Princess Bari has a theme of ‘movement’ which is a new phenomenon. I wanted to seek the possibility of the peace and harmony of the pluralistic world overcoming the ideology of disparity of cultures, religions, rich, and poor in this new century when wars and conflicts still remain.

The peripheral world which couldn’t adjust to the new world system plunged into new disputes and famines, getting lost in the middle of worldwide polarization. And North Korea is one of them. According to the U.N., the number of people starving to death peaked in the mid ‘90s at over 3 million, due to severe famine which had lasted more than 10 years since the fall of Eastern Europe. Such tragedy happened right above South Korea enjoying its prosperity and affluence. Several times I blamed the North Korean regime for its irresponsibility and criticized the hypocrisy of the human rights logic of the Great Powers who have manipulated the divided state of the Korean Peninsula. The acute situation of North Korea was neglected due to the ideological and strategic point to induce the fall of the North Korean regime, which is unrealistic, and is taken advantage of only to propagandize the dishumanitarian aspects of the regime. I regard North Korean refugees as the shadow of the Neoliberal World. Other parts of the peripheral world suffer from similar disasters as well.
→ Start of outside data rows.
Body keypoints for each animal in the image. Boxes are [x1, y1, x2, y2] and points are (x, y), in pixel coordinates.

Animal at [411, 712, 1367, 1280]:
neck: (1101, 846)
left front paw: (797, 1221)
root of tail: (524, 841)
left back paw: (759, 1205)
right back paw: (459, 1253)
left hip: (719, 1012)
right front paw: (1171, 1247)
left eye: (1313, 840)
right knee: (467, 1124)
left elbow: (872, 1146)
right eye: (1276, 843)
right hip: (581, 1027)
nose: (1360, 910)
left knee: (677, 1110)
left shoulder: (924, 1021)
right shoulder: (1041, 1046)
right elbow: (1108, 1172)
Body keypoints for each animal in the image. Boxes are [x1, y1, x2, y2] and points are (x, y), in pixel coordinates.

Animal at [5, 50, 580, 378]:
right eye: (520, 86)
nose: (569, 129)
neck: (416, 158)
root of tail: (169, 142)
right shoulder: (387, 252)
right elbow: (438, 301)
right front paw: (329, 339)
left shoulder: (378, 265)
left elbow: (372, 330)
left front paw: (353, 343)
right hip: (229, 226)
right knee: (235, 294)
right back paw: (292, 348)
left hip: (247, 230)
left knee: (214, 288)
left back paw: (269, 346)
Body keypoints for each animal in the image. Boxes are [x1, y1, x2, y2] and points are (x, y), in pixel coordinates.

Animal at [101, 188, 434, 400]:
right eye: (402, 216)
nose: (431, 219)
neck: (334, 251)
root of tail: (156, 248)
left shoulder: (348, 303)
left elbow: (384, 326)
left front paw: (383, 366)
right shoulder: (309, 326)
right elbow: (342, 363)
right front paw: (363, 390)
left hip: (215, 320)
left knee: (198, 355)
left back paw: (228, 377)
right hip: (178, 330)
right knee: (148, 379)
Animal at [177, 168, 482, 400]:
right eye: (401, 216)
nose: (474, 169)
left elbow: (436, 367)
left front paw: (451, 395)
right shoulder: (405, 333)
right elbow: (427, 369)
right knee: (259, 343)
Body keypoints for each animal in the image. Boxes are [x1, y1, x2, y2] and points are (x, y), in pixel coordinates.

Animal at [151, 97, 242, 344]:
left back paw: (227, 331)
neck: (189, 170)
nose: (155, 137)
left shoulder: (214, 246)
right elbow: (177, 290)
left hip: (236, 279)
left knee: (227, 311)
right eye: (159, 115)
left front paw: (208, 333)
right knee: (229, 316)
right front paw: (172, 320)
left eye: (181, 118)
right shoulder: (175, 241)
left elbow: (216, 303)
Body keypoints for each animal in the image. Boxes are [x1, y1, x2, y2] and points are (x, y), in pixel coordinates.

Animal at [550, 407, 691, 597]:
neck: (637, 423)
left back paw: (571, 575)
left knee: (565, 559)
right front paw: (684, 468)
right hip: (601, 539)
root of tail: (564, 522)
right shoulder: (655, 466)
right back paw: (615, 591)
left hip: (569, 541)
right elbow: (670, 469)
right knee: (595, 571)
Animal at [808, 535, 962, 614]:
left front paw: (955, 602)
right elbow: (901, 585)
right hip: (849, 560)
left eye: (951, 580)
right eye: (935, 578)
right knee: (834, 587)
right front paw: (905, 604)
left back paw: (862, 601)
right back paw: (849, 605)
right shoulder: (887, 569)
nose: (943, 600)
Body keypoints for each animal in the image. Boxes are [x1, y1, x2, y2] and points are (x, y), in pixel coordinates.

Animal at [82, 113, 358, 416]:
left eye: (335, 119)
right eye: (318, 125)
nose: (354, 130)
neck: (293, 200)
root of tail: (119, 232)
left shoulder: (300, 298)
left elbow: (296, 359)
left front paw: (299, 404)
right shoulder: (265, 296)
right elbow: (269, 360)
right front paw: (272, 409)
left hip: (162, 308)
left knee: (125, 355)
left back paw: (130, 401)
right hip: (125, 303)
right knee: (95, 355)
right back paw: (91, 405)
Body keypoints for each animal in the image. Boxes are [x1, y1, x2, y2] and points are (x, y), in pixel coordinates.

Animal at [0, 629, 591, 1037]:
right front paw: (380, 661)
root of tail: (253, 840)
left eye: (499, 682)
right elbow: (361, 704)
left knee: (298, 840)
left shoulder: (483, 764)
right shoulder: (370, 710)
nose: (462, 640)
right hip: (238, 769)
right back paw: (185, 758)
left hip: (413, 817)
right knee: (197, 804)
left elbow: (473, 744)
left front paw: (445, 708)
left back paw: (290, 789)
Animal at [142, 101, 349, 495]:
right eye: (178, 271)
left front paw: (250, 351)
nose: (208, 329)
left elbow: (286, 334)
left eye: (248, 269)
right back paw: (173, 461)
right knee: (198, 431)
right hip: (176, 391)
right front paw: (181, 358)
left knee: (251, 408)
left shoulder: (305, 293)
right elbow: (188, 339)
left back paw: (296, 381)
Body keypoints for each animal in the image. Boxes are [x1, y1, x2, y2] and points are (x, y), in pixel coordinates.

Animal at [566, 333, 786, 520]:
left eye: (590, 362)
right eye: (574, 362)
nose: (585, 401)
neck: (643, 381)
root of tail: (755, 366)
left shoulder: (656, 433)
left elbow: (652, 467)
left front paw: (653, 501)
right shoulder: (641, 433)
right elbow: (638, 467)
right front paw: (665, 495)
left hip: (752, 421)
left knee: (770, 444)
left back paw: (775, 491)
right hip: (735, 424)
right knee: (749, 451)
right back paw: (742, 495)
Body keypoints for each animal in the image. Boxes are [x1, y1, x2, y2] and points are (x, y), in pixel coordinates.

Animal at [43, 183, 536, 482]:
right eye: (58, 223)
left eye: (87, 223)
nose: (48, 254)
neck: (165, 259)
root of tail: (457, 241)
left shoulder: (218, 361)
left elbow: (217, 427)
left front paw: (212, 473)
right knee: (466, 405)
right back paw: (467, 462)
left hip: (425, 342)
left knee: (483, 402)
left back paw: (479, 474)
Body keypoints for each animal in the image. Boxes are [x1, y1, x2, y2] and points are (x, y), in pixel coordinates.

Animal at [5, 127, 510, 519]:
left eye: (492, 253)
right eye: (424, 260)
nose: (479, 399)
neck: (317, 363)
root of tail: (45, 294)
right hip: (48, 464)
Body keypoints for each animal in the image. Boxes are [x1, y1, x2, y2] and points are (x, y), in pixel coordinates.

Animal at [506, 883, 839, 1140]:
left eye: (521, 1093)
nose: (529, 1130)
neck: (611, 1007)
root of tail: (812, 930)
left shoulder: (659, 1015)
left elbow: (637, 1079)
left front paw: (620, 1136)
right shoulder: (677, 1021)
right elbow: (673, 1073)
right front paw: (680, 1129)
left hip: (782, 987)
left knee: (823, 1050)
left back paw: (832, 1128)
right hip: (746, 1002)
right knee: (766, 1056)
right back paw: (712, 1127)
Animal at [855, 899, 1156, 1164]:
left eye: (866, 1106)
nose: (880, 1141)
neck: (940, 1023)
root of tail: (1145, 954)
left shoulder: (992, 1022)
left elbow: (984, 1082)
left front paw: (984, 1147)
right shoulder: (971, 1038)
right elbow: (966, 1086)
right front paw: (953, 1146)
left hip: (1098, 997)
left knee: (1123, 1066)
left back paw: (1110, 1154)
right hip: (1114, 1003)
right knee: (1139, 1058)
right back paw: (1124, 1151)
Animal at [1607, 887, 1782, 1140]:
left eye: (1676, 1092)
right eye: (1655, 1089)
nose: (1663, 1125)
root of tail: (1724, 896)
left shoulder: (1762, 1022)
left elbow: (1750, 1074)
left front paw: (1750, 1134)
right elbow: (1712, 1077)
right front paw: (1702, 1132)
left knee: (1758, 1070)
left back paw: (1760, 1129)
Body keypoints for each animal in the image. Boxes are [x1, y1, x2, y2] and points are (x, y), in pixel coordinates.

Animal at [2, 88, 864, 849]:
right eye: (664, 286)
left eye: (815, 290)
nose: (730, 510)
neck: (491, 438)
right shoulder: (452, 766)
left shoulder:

Everyone may have seen a group of migratory birds flying away to somewhere in the field when the season changes. The birds fly in a group and land on branches of the woods grown up to similar height, or on the cables bridging the electric poles lined at regular intervals. When a larger group of birds come near, there arises a commotion. Then the former group of birds moves aside to give room to those newcomers, or rise in the air all at once. Without flying away to other places, they swirl around in the air along with the new group of birds rearranging the rank, and then all of them land to sit together at a proper interval.

If someone asked me what the world looks like, I would say that it is like a group of birds rising and spinning around in the air and I hope my writing would do good for the birds to land again.